Answer to Question #202921 in Astronomy | Astrophysics for Prachi

Question #202921

Explain the concept of degeneracy pressure. What role does it play in the evolution of a star after its death?


1
Expert's answer
2021-06-07T17:19:30-0400

According to www.dictionary.com, the degeneracy pressure is exerted by dense material consisting of fermions. Pauli exclusion principle states that no two fermions can be in the same quantum state, so when a large amount of fermions is situated in a small space, their momentum differs a lot, and a higher fraction of fermions with large momenta exert the pressure.

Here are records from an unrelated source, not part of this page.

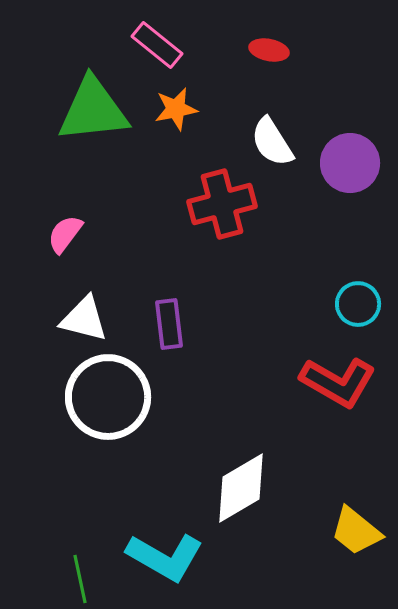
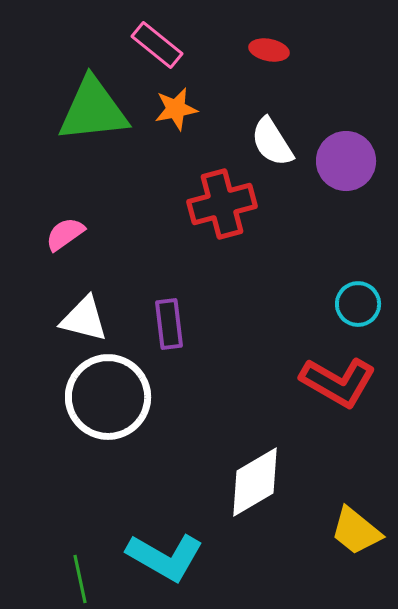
purple circle: moved 4 px left, 2 px up
pink semicircle: rotated 18 degrees clockwise
white diamond: moved 14 px right, 6 px up
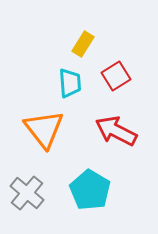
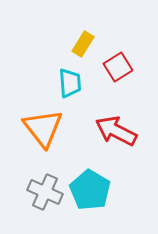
red square: moved 2 px right, 9 px up
orange triangle: moved 1 px left, 1 px up
gray cross: moved 18 px right, 1 px up; rotated 16 degrees counterclockwise
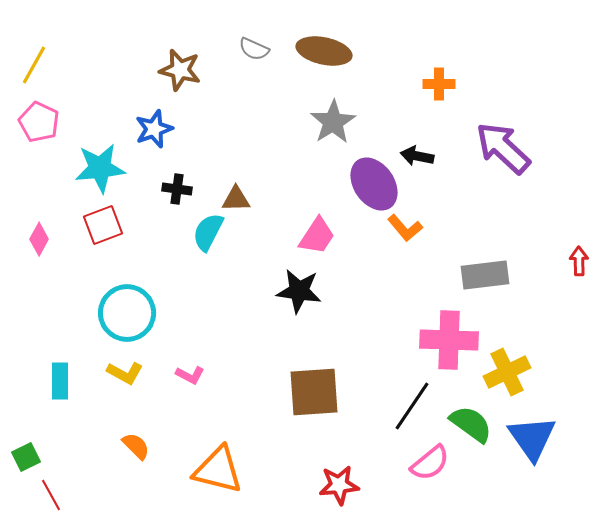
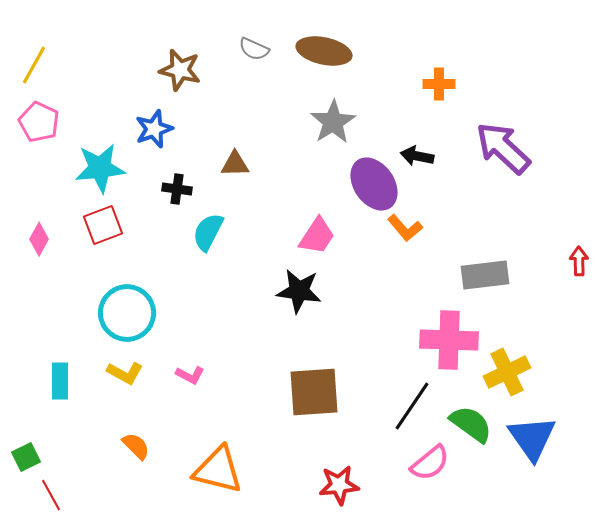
brown triangle: moved 1 px left, 35 px up
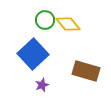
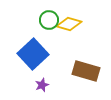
green circle: moved 4 px right
yellow diamond: moved 1 px right; rotated 35 degrees counterclockwise
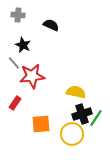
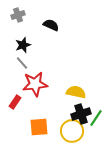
gray cross: rotated 24 degrees counterclockwise
black star: rotated 28 degrees clockwise
gray line: moved 8 px right
red star: moved 3 px right, 8 px down
red rectangle: moved 1 px up
black cross: moved 1 px left
orange square: moved 2 px left, 3 px down
yellow circle: moved 3 px up
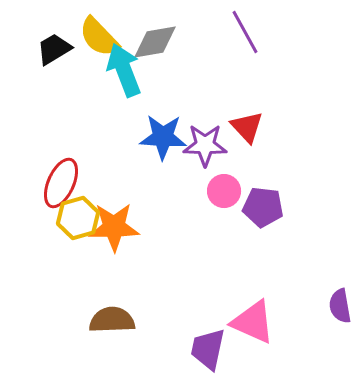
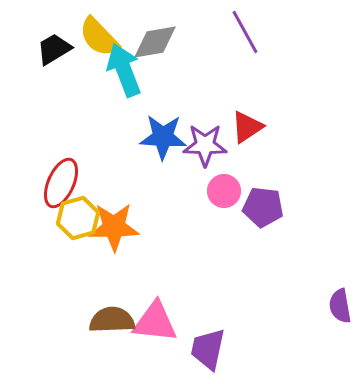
red triangle: rotated 39 degrees clockwise
pink triangle: moved 98 px left; rotated 18 degrees counterclockwise
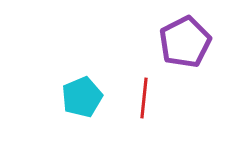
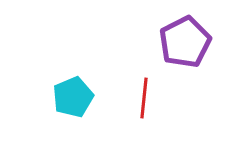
cyan pentagon: moved 9 px left
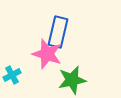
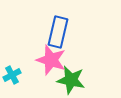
pink star: moved 4 px right, 6 px down
green star: moved 1 px left; rotated 24 degrees clockwise
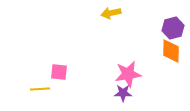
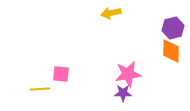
pink square: moved 2 px right, 2 px down
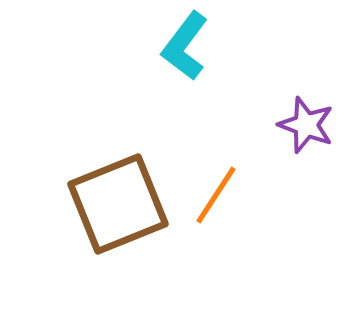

According to quantummechanics.ucsd.edu, the pressure exerted by fermions prevents cooling stars from collapse. White dwarfs are held up by electrons and neutron stars are held up by neutrons. When the white dwarf exhausts its nuclear fuel, it begins to cool and to shrink, and its radius decreases and eventually is stopped because pressure from the electrons grows faster than the pressure of gravity.

In neutron stars after the absorption of the electrons into the nuclei the collapse is stopped when the pressure of neutrons stops balances the pressure of gravity.

Therefore, the degeneracy pressure is important because it prevents the stars with small and moderate masses from collapse to a extremely dense object such as a black hole.